大戦の影響で各地にはモンスターが蔓延る。

闇の勢力というのは本来、太陽の光に弱く、フィールド上で活動はできない。

それでも深い森、遺跡、ダンジョンとなるとモンスターが現れる。


このオルグというモンスターは古の時代には人間だったともエルフィンだったとも言われる。
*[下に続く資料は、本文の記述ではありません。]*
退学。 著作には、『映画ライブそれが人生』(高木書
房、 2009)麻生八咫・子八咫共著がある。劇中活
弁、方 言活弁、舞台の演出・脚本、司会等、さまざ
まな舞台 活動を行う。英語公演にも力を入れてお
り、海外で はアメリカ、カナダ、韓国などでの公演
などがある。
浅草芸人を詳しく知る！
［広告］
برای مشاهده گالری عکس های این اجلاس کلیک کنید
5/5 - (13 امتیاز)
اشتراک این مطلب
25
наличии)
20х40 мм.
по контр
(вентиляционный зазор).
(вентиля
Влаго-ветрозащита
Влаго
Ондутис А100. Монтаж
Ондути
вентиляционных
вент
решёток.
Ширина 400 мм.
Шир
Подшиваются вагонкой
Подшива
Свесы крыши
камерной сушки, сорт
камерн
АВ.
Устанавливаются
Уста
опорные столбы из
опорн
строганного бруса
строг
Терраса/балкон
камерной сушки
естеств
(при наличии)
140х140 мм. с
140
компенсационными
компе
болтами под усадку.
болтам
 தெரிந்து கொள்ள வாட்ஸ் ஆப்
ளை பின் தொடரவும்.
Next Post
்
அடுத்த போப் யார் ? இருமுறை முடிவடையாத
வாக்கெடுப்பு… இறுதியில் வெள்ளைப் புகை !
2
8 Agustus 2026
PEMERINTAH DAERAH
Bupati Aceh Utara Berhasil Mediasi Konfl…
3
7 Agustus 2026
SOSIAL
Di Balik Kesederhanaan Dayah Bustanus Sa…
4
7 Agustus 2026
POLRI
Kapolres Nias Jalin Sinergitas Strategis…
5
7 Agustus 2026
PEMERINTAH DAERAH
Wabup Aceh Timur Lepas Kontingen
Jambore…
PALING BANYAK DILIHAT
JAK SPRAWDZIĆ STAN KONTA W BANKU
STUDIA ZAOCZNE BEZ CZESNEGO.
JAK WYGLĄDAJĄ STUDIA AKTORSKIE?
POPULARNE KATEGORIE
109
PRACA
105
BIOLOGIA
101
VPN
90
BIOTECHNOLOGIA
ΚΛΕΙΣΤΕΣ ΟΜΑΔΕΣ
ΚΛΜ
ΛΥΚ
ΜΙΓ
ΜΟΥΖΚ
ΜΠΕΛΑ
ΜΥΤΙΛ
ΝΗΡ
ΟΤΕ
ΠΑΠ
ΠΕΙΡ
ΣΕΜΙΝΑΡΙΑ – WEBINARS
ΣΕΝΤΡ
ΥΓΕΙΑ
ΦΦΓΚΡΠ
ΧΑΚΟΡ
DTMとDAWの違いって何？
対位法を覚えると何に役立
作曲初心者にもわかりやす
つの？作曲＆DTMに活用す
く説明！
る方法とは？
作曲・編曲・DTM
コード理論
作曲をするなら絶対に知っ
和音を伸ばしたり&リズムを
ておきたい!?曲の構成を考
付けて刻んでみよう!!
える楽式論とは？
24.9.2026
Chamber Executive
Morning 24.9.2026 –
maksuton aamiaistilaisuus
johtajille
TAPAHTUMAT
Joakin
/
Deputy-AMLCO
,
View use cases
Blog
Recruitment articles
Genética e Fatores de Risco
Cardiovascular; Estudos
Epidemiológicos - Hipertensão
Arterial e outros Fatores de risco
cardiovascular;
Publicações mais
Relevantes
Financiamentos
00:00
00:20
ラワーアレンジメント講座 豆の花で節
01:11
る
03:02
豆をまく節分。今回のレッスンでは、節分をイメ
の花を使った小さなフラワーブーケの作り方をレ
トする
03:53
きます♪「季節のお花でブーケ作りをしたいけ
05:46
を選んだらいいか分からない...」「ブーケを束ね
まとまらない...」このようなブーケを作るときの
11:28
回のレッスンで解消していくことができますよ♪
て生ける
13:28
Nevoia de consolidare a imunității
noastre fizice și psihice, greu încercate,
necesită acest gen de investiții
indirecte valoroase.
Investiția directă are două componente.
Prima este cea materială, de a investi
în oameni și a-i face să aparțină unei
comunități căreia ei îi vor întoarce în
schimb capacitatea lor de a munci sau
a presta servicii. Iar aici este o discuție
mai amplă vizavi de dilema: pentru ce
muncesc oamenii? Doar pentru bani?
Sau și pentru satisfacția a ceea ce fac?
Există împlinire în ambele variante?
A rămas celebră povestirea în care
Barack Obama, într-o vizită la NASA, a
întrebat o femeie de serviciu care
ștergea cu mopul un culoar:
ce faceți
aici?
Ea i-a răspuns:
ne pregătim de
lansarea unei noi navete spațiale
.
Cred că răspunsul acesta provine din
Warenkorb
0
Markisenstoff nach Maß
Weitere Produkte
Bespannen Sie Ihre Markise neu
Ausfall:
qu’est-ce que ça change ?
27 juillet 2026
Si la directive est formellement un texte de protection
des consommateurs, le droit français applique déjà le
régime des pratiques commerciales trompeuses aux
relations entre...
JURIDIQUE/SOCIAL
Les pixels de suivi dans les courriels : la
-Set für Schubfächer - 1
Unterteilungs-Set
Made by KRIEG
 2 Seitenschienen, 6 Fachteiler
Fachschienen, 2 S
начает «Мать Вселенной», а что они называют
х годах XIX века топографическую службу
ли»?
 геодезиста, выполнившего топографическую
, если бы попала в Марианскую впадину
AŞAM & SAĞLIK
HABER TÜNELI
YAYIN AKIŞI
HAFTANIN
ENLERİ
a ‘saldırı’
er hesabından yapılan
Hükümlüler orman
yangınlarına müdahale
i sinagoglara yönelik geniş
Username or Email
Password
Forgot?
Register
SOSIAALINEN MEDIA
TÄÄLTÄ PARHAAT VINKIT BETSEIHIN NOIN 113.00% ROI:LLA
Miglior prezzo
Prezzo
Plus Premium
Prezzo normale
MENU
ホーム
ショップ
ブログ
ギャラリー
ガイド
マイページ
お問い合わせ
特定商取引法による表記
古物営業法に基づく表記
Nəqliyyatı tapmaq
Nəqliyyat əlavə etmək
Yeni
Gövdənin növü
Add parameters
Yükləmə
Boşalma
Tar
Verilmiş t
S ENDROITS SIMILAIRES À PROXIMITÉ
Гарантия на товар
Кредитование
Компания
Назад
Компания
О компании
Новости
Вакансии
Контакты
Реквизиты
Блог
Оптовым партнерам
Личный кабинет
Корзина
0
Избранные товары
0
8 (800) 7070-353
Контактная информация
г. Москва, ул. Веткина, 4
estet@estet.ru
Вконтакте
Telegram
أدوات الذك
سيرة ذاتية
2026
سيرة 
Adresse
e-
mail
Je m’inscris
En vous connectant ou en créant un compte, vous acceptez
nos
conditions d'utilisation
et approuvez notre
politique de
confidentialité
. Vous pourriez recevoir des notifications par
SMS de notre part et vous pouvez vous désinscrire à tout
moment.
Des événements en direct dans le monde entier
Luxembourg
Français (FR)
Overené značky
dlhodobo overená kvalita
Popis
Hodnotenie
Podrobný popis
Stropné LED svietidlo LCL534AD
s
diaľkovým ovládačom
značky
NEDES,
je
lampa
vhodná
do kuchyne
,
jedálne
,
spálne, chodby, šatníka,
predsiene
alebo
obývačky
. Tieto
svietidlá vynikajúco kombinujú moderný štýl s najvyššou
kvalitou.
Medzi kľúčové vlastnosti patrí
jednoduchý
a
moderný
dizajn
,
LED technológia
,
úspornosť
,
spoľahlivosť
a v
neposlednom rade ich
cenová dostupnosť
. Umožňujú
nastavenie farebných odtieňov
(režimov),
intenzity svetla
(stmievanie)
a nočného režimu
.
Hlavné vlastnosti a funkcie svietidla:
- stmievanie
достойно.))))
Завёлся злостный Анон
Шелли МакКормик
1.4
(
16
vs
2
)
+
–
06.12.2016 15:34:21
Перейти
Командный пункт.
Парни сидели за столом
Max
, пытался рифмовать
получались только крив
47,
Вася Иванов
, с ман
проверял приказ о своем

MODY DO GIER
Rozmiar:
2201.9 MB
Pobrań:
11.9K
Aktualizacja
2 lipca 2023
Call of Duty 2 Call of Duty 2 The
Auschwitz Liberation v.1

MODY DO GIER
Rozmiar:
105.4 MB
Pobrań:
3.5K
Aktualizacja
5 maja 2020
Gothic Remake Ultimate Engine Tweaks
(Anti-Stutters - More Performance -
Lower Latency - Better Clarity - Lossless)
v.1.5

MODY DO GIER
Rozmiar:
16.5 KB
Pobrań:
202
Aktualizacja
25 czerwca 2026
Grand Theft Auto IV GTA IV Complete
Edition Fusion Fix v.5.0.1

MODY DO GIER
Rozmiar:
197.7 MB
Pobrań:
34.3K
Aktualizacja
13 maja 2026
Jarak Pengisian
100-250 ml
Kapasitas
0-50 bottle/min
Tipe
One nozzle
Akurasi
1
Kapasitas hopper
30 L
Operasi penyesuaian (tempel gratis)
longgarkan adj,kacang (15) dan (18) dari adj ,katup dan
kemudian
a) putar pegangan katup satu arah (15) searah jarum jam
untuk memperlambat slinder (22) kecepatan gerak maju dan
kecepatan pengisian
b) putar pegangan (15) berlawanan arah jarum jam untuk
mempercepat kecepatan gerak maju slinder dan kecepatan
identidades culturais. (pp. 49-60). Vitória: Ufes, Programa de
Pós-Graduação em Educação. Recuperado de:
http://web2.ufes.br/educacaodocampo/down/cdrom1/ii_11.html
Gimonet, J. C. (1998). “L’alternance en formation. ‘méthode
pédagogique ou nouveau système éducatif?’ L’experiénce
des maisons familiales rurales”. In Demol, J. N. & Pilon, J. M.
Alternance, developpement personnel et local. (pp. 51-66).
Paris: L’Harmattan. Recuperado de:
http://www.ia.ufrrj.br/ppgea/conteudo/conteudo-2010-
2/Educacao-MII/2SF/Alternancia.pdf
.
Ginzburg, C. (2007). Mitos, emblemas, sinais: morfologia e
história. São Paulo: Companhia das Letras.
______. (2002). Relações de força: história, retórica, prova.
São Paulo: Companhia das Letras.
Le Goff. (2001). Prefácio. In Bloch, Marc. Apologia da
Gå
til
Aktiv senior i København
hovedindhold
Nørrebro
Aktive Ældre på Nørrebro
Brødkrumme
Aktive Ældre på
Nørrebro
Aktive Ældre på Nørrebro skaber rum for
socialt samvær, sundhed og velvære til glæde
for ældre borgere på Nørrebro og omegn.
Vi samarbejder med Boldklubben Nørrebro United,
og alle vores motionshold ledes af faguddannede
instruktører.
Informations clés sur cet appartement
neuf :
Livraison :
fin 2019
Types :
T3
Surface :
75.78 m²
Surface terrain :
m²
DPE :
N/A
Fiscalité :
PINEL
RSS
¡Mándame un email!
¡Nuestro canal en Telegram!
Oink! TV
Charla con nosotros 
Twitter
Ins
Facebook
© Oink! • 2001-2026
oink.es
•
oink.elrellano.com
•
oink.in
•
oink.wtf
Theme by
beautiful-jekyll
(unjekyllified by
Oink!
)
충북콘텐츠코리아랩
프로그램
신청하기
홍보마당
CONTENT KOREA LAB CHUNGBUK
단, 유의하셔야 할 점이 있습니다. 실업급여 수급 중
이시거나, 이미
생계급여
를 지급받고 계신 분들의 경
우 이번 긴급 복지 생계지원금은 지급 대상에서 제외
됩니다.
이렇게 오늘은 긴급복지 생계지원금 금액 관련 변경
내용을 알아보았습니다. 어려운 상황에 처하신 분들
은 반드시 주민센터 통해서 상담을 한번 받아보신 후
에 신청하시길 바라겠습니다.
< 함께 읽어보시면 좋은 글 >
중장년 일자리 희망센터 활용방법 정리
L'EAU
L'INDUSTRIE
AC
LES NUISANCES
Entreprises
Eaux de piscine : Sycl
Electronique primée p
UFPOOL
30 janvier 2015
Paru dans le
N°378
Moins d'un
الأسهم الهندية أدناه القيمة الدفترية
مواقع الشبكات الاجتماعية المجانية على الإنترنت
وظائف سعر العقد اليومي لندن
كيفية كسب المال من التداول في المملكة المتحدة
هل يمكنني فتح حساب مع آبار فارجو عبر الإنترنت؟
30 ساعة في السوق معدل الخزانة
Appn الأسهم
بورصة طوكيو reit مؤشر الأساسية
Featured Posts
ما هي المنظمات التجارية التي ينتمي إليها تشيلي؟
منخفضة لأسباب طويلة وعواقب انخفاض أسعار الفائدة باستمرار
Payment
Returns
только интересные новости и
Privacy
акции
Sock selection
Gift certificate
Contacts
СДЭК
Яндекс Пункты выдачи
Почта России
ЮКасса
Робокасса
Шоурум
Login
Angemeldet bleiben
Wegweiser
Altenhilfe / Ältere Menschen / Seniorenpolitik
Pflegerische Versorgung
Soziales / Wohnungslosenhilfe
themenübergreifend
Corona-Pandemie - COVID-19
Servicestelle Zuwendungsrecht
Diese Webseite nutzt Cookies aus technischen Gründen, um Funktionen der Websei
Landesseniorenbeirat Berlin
光には弱いが、それは苦手というだけで、日中から村々で悪さをするオルグも多い。

奴らは生産という能力はない。

奪うことが奴らにとっての生産力である。

驚異なのはその繁殖能力で奴らの精液は確実に着床し、女を孕ませることができる。

その精液を吸収した女も老化が止まるほど、高い栄養価を得ることができるため、半永久的に妊娠と出産を繰り返すことが可能となってしまうのだ。


そんなオルグが近場の森で発見された。

巣穴を作り、規模が大きくなれば大ごとだ。

早いうちに叩いておかなければ、後の脅威となる。


だが、新米の若い士官の話を村付の警備兵も村人も聞こうとしない。

「ちょっと脅かせば、逃げ出す」とオルグをザコとしか見ていないのだ。


本国エスタミルの騎士隊にも連絡したが、取り合わない。

それはそうとエスタミルはローザリアとグランベルの国境。

そのローザリアとグランベルはいつ戦争になってもおかしくない冷戦状態なのだ。

オルグ相手で騎士隊を動かすなんてことはしない。


アユリアは、エスタミルの冒険者ギルドに戦士の派遣を依頼する。

聖騎士である自分が騎士隊や警備兵も動かせずに、ギルドの冒険者を頼るしかないとは……。


オルグ討伐の依頼。

報酬の少ないオルグ討伐を請け負ってくれる冒険者はいない。


アユリアの要請を受けたギルドにて依頼書が張り出されること数日……。

どうにかならないかと金髪の美しいギルドの受付嬢は、とある戦士に相談する。

その戦士は大きな剣、そしてところどころヒビの入る鎧を纏っていた。


後日、リーザスにやってきた黒い鎧の戦士。

ぱっと見は強そうには見えなかった黒い戦士だが、その使い込んだ大剣と鎧。

大戦時代からの古強者だろうか。



この男なら、オルグどもを一緒に殲滅できると確信する。


「とりあえず100Sd。残りは……私の処女(カラダ)ってのはどう?」


自分で何を言っているのか。

赤髪もそうして顔面を真っ赤にしながら交渉する。

女の勘。

この男はやってくれる。


「……避妊はしないぞ」


男の言葉にアユリアは周囲を見渡しながら「あ、当たり前でしょう! 甘く見ないで」と応じた。